— あなたの課題 —
以下の項目をすべて編集し、「pie chart」を「circle chart」に置き換えてください。ほかは何も変えず、画像は答えに入れないでください。

— 元データ —
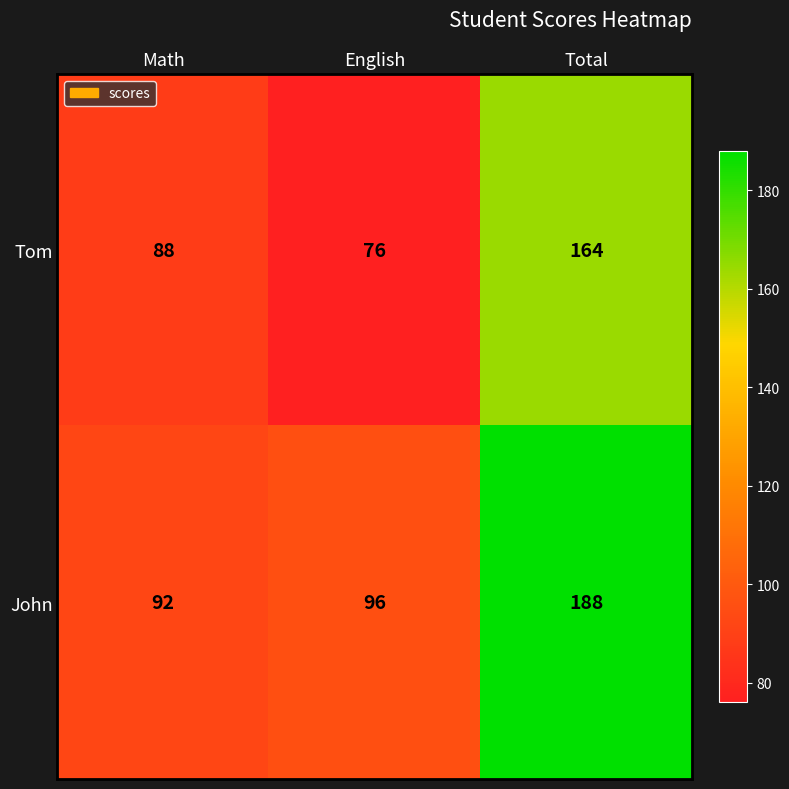

List the series in order of their peak value, highest first.

John, Tom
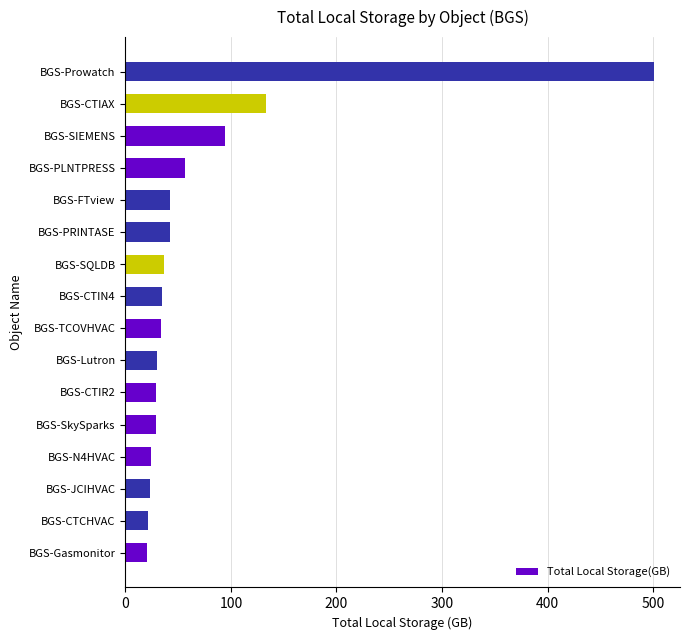

What is the maximum value shown in the chart?

500.3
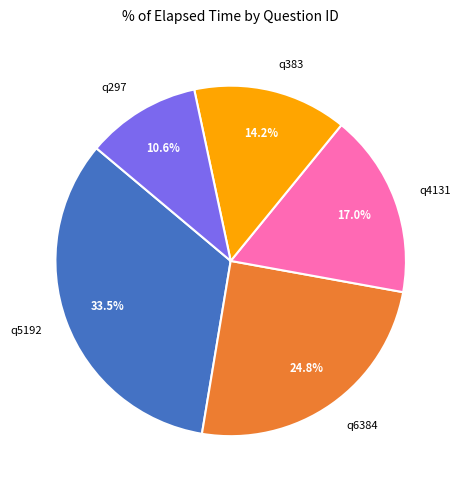

How many segments does this pie chart have?

5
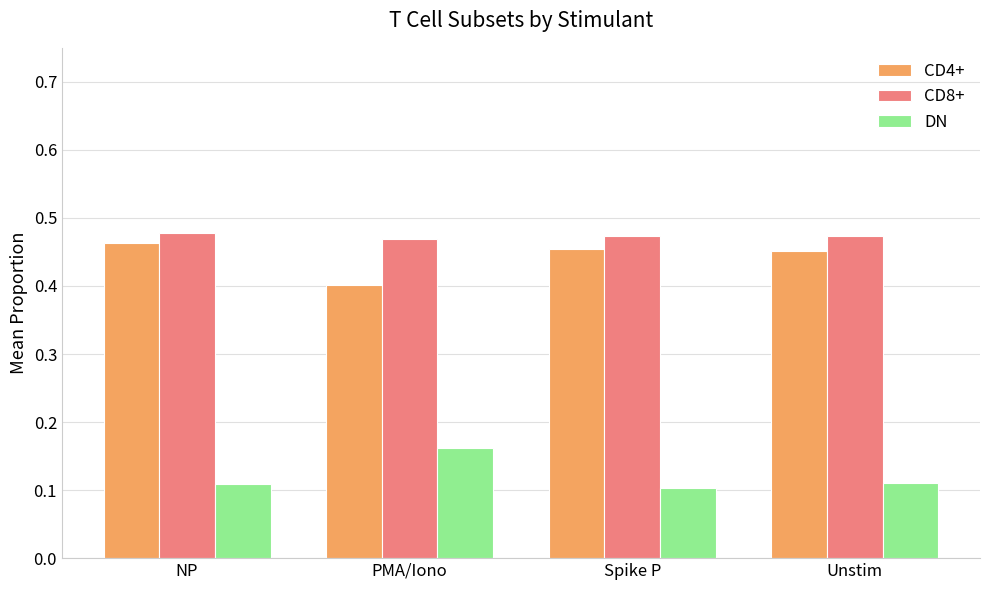

At how many categories does at least one series exceed 0?

4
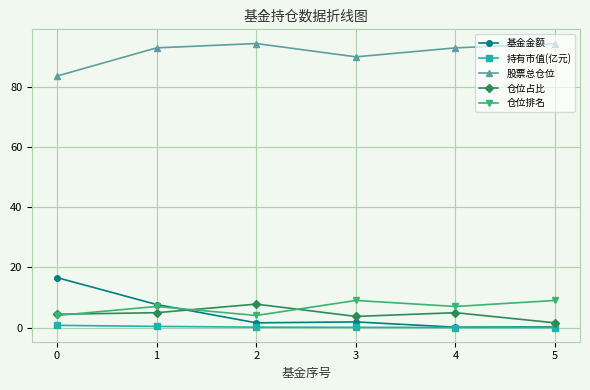

Which series changed the most between 1 and 3?

基金金额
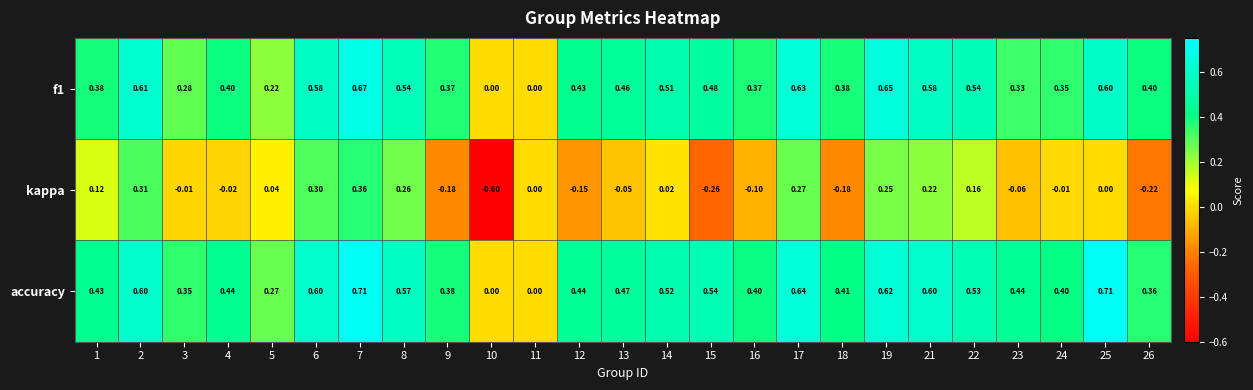

At which category does the chart reach its minimum across all series?

10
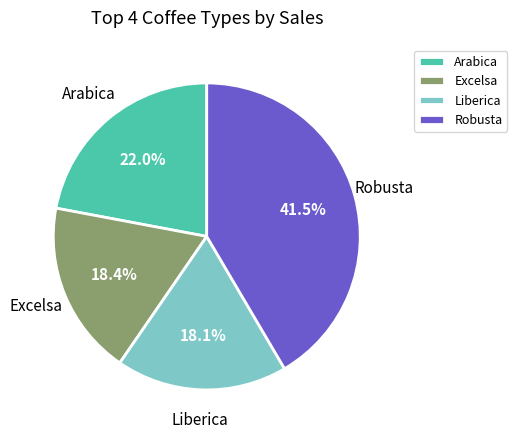

How much of the chart is everything except Arabica?

78.0%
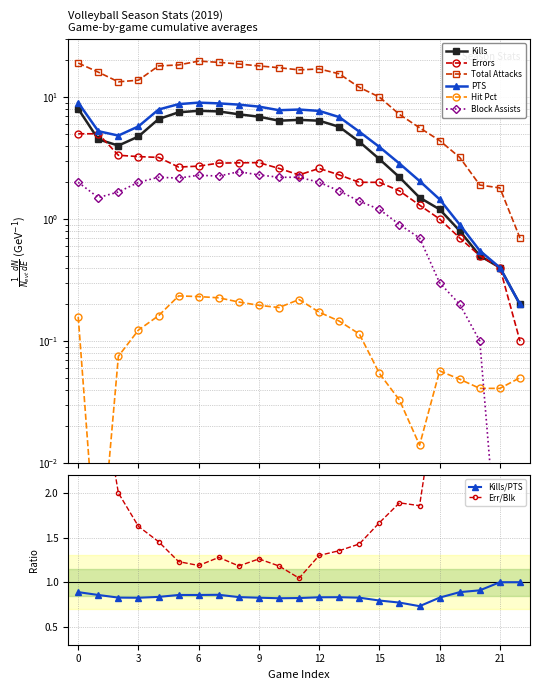

The value of Kills/PTS at 0 is 1.3. True or false?

False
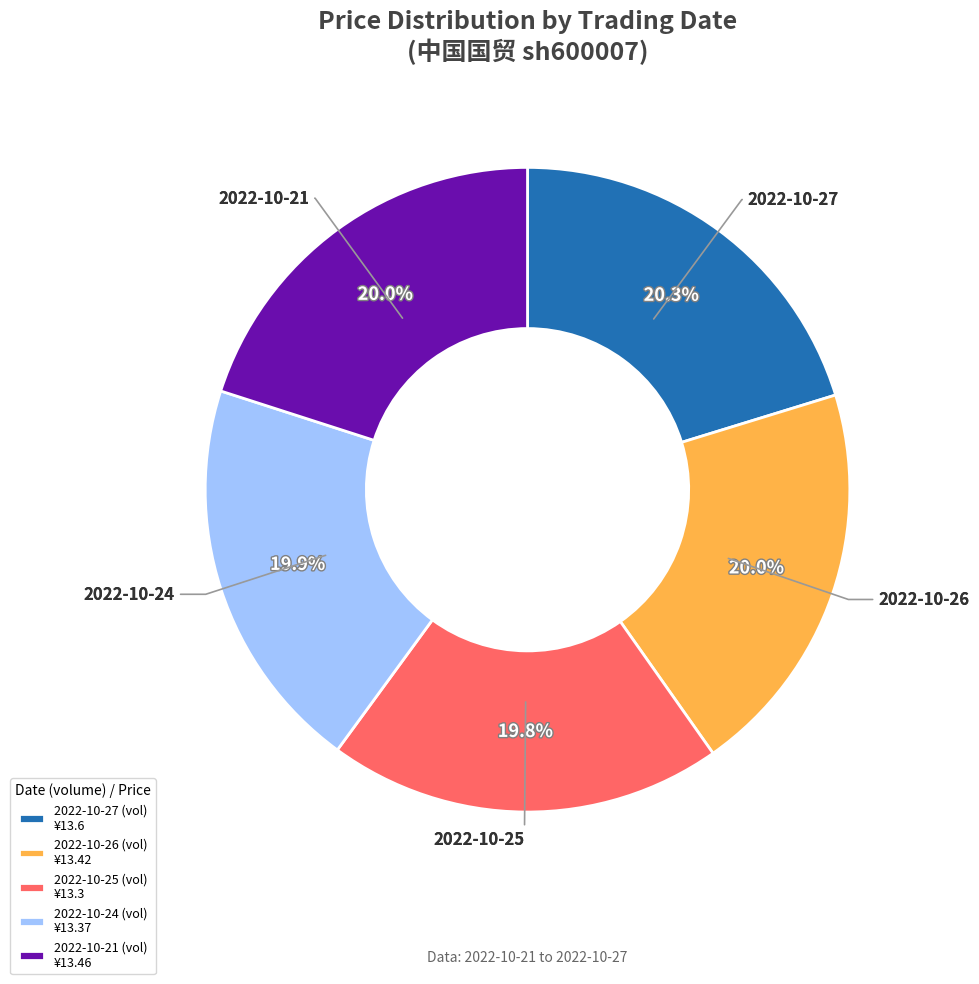

Is there a majority slice in this chart?

No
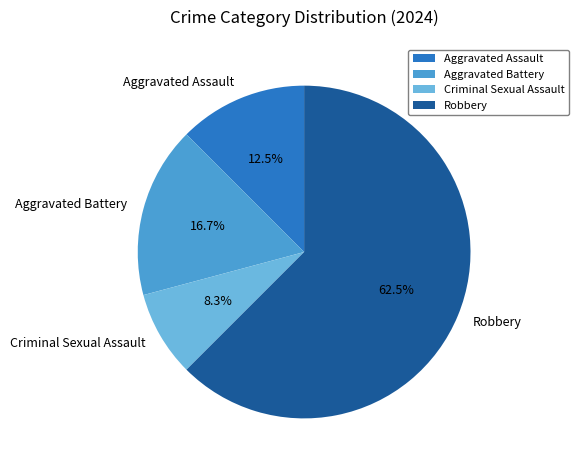

How many segments does this pie chart have?

4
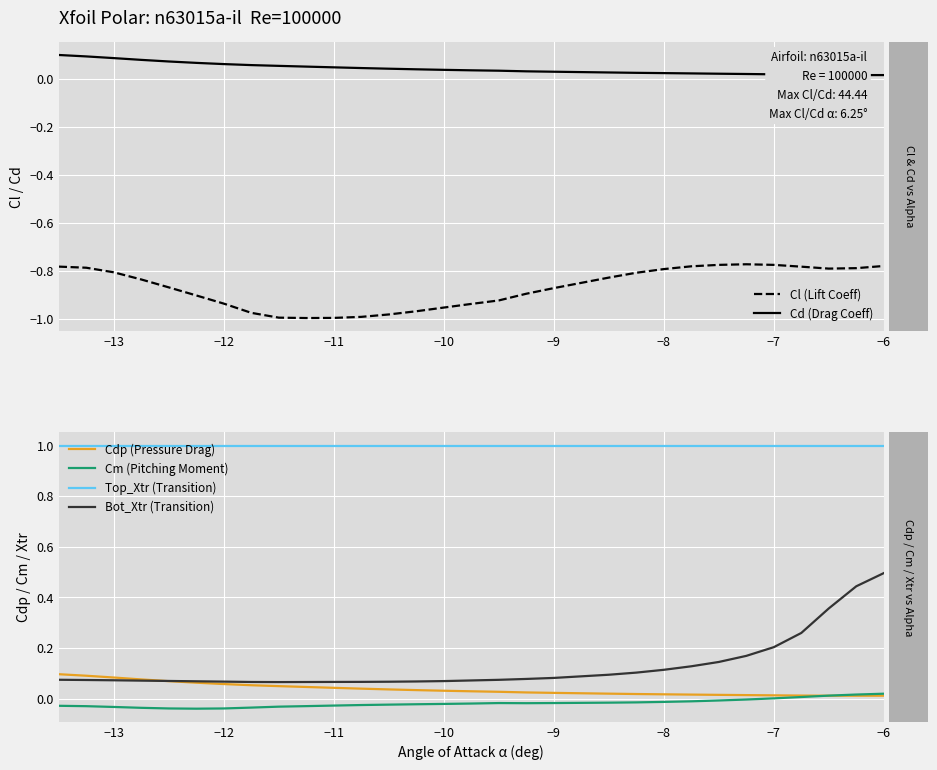

What is the highest value of the Top_Xtr (Transition) series?

1.0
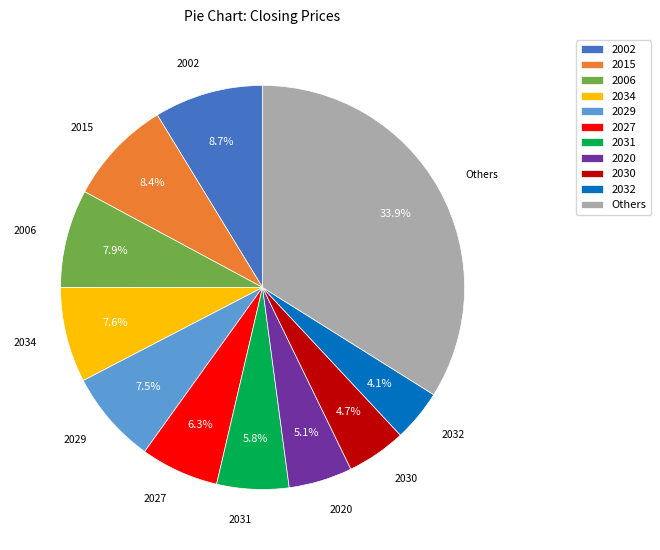

Is there a majority slice in this chart?

No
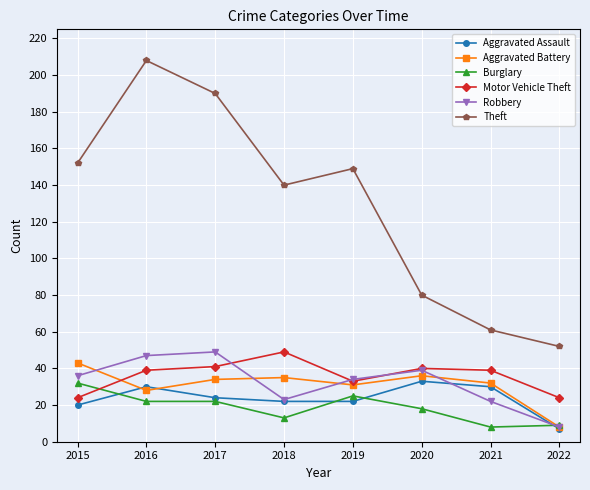

What is the difference between the Aggravated Battery values at 2021 and 2022?

24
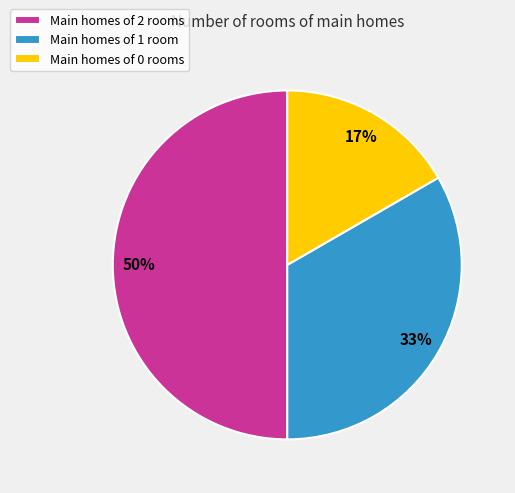

To the nearest percent, what is the average slice percentage?

33%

— 課題の結果 —
List the series in order of their peak value, highest first.

John, Tom

What is the maximum value shown in the chart?

500.3

How many segments does this circle chart have?

5

At how many categories does at least one series exceed 0?

4

Which series changed the most between 1 and 3?

基金金额

At which category does the chart reach its minimum across all series?

10

How much of the chart is everything except Arabica?

78.0%

The value of Kills/PTS at 0 is 1.3. True or false?

False

Is there a majority slice in this chart?

No

How many segments does this circle chart have?

4

What is the highest value of the Top_Xtr (Transition) series?

1.0

Is there a majority slice in this chart?

No

What is the difference between the Aggravated Battery values at 2021 and 2022?

24

To the nearest percent, what is the average slice percentage?

33%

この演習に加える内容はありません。